Ready Responders providers are currently being summoned by patients with nonurgent medical problems via 2-1-1, and you are visiting heavy utilizers of 9-1-1. How else will you provide care to patients in the community?

We are working to integrate with municipal 9-1-1 systems to respond as a partner in the healthcare system to navigate nonemergent patients. Our handling patients who do not require transport by an ambulance will increase readiness among 9-1-1 providers. Similar programs have seen dramatic reductions in medically unnecessary emergency room transports and visits, decreased times for ambulances to go back into service, increased patient satisfaction, significant cost savings throughout the healthcare system, and improved hospital and EMS provider satisfaction.

We are also working with hospital partners to address overutilization of emergency departments as well as high readmission rates via our MIH programming (a treat-and-refer hotline), community care program (a weekly health education and monitoring visit to superutilizers), and other means. Finally we are planning on providing in-home flu shots and treatment, which is also backed by our payers. 

Ready Responders sounds like a good part-time job for an EMS provider. What are your onboarding and training plans for your providers, and how will you conduct quality improvement?

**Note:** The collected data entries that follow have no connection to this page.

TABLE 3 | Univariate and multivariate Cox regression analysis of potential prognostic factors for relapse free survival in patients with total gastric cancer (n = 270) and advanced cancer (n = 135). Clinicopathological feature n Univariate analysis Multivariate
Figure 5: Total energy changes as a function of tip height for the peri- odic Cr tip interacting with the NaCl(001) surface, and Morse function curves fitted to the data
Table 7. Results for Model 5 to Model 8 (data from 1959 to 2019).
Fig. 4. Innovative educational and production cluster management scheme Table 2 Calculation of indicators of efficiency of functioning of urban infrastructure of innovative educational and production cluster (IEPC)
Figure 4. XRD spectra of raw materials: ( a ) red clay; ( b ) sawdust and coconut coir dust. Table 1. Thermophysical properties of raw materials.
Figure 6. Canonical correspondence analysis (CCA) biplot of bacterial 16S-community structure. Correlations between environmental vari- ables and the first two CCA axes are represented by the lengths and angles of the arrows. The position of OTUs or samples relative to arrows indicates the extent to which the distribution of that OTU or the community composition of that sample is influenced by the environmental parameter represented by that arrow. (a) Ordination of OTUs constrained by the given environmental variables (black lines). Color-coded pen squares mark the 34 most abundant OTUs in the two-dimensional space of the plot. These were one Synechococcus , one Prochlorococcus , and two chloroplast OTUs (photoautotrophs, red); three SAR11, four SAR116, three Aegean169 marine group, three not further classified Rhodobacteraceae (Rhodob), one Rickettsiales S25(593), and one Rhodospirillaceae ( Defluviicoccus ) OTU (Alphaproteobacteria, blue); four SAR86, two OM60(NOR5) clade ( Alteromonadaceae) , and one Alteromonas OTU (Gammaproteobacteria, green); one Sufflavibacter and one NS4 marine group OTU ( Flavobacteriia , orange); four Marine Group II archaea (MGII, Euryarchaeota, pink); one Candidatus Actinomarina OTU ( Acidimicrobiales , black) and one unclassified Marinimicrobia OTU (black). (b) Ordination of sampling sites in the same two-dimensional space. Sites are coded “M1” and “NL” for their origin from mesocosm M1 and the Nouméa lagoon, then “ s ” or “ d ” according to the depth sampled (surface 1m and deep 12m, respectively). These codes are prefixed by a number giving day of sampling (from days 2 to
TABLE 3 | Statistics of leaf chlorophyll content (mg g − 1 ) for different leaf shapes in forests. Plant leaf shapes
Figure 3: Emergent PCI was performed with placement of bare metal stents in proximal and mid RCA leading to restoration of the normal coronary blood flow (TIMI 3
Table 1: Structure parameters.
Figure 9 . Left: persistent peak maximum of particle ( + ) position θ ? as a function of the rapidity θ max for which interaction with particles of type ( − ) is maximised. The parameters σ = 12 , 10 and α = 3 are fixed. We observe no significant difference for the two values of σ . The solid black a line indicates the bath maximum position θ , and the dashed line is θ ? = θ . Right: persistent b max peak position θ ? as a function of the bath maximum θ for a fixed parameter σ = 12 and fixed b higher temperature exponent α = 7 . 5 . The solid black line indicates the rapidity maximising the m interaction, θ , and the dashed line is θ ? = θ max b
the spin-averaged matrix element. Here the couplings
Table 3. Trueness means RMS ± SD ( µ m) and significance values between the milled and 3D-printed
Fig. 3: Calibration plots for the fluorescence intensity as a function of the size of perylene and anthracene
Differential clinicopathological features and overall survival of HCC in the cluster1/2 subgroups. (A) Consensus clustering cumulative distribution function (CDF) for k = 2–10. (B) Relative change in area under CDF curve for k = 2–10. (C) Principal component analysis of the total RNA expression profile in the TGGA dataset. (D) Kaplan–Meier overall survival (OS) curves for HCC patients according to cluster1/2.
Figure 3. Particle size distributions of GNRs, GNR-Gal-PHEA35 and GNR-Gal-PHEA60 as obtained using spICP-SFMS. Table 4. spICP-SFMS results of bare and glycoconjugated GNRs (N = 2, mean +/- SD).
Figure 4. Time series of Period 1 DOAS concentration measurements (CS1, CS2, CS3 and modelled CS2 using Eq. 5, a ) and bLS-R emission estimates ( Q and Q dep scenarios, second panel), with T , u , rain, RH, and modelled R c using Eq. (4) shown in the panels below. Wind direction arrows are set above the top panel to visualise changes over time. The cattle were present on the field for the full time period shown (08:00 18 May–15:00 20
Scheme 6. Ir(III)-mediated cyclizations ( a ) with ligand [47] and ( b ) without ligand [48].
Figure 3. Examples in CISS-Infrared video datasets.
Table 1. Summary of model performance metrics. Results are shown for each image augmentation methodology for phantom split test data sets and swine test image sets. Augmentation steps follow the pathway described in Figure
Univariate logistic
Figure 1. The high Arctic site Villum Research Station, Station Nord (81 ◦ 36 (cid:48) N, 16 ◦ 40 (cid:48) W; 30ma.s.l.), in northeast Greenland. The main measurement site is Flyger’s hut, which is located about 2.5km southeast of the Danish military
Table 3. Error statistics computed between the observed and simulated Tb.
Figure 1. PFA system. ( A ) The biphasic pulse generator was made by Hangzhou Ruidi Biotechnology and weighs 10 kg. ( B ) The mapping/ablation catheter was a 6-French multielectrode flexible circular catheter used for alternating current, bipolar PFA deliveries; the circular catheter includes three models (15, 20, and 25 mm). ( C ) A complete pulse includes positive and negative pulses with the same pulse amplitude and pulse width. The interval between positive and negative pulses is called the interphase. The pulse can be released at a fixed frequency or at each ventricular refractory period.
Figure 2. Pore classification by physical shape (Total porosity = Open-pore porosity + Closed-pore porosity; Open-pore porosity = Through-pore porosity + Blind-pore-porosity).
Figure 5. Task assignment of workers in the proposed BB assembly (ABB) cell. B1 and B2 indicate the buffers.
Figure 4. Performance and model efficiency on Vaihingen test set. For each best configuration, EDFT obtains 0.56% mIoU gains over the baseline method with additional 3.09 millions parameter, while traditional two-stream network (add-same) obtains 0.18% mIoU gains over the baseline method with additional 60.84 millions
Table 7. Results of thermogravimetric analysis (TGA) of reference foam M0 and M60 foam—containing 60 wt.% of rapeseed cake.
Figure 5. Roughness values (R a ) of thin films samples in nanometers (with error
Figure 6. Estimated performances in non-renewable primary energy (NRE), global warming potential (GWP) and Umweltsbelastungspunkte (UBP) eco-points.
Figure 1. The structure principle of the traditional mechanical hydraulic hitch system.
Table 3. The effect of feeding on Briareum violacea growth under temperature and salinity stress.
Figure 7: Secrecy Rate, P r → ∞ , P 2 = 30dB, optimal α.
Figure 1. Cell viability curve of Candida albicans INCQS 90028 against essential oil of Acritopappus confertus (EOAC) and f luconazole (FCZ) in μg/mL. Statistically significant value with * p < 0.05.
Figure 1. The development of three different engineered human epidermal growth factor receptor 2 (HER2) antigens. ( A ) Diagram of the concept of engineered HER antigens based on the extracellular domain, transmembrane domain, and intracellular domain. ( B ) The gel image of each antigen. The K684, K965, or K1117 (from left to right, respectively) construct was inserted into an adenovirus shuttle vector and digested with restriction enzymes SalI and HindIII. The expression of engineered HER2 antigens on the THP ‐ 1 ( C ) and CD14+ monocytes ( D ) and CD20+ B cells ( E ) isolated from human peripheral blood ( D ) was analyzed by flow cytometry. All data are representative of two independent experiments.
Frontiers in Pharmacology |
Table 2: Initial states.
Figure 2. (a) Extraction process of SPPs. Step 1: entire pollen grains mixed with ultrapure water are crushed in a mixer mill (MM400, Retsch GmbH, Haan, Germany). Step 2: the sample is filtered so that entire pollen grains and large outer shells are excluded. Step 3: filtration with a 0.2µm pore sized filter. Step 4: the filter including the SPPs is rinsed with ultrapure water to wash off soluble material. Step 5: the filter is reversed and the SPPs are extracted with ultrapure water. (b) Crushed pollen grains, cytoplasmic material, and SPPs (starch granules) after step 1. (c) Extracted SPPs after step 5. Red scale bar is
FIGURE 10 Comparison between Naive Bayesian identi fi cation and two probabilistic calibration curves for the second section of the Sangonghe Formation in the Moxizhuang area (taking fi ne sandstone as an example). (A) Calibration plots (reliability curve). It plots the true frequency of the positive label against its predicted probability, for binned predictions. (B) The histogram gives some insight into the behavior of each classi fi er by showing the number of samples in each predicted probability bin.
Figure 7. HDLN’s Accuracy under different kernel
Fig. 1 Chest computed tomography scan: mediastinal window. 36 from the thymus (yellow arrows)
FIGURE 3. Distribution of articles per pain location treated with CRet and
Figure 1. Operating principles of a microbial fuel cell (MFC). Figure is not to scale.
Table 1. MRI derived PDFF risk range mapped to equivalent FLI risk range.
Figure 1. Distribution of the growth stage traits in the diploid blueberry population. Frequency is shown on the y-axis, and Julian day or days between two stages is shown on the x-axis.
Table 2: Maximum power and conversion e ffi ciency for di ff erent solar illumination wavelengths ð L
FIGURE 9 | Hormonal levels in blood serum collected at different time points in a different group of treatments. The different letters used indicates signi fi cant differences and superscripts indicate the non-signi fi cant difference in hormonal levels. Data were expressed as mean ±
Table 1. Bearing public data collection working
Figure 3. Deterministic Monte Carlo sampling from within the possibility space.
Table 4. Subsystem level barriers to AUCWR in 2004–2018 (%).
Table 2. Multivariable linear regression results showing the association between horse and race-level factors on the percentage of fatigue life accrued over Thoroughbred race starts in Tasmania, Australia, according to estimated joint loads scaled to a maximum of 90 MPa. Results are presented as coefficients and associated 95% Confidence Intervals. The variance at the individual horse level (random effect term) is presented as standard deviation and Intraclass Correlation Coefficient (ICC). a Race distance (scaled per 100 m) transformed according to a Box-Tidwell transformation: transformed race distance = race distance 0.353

It is a good part-time job! In fact, our part-time position is unique in that, like other gig economy jobs, medics can go on- and off-call as they please, even if only for an hour at a time. In sum, Ready Responders is a physician’s group that employs EMTs and paramedics to provide healthcare services and response. Our onboarding, credentialing, and quality improvement measures mirror those of a typical high-performance EMS system. The one exception is that all providers go through a robust training based around a typical community paramedicine curriculum, along with a course on patient navigation.
 
Can you talk through a typical call scenario from start to finish?
 
Treat and refer—Patients currently access Ready Responders’ treat-and-refer program via our direct number, 2-1-1, or our commercial app. Our communication center appropriately triages the call. A warm handoff to the local 9-1-1 system is conducted for patients triaged as emergent. Patients eligible for services are entered into Ready Responders’ CAD system and assigned to the nearest medic via proprietary technology connecting to our medic-facing smartphone app. The medic responds to the call, facilitates a telehealth consultation with an advanced-practice provider (doctor or nurse practitioner), and provides navigation, along with identifying transportation solutions, if needed, to the recommended next point of care. Ready Responders has improved care coordination with providers to enable patients’ same-day and next-day appointments with primary care medical homes. Working together as a team, we are making it easier for residents to access the right care at the right time.
 
Community care—Ready Responders’ community care program is a healthy-lifestyle behavioral-education program designed specifically for individuals who struggle to manage health conditions and lack access to necessary resources. The program’s premise is that equipping patients with the appropriate tools, resources, and support will help them effectively manage their health conditions, thereby reducing the overutilization of emergency services. Patient referrals are typically provided by health plans and community healthcare partners. Enrolled patients are assisted in identifying and meeting health goals by utilizing guidelines based on the social determinants of health. Patients are ultimately connected to primary care providers, applicable social services, and transportation as needed to facilitate reaching long-term health goals. The typical patient will be enrolled up to three months and complete approximately 15 home visits, graduating when they meet criteria set by Ready Responders’ physicians and the health plans.